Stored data
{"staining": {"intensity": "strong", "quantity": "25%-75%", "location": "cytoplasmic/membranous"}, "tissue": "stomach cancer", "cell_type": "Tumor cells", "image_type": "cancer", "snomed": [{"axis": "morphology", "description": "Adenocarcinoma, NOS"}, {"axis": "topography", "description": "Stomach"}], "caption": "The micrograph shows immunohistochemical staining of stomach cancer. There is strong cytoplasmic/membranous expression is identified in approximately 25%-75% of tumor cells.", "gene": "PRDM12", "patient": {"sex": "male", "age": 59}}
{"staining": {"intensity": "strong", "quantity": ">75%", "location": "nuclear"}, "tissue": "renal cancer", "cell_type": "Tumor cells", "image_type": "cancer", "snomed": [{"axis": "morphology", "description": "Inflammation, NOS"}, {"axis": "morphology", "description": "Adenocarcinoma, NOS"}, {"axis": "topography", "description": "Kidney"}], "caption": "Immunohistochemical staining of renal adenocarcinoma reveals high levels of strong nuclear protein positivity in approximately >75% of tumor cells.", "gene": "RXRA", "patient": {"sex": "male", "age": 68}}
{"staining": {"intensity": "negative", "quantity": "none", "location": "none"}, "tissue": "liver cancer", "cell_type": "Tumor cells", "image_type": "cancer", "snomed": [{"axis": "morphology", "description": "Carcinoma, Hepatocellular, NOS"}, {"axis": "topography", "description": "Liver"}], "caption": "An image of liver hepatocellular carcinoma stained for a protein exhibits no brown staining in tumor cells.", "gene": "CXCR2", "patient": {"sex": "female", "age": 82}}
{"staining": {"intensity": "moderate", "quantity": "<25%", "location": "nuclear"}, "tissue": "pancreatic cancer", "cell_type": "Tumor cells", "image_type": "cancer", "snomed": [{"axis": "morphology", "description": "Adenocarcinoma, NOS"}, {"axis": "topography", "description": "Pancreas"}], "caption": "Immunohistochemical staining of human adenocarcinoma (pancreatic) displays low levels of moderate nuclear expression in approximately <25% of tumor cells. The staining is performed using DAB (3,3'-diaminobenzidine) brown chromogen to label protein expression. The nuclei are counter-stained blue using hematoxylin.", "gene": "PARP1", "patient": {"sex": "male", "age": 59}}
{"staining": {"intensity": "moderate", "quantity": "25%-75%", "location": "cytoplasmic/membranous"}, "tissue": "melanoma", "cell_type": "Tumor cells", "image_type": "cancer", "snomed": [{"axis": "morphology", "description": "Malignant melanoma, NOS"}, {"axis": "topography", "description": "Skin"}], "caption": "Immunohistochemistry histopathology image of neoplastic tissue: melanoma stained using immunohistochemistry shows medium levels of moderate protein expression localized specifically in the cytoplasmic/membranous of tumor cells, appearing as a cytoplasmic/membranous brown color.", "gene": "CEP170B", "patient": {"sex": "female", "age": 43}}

> EXERCISE GOAL: All lines above from the one holding "staining of renal" to the one holding "image of liver", inclusive, are to be copied exactly; no other line is wanted.

> FINISHED TASK:
{"staining": {"intensity": "strong", "quantity": ">75%", "location": "nuclear"}, "tissue": "renal cancer", "cell_type": "Tumor cells", "image_type": "cancer", "snomed": [{"axis": "morphology", "description": "Inflammation, NOS"}, {"axis": "morphology", "description": "Adenocarcinoma, NOS"}, {"axis": "topography", "description": "Kidney"}], "caption": "Immunohistochemical staining of renal adenocarcinoma reveals high levels of strong nuclear protein positivity in approximately >75% of tumor cells.", "gene": "RXRA", "patient": {"sex": "male", "age": 68}}
{"staining": {"intensity": "negative", "quantity": "none", "location": "none"}, "tissue": "liver cancer", "cell_type": "Tumor cells", "image_type": "cancer", "snomed": [{"axis": "morphology", "description": "Carcinoma, Hepatocellular, NOS"}, {"axis": "topography", "description": "Liver"}], "caption": "An image of liver hepatocellular carcinoma stained for a protein exhibits no brown staining in tumor cells.", "gene": "CXCR2", "patient": {"sex": "female", "age": 82}}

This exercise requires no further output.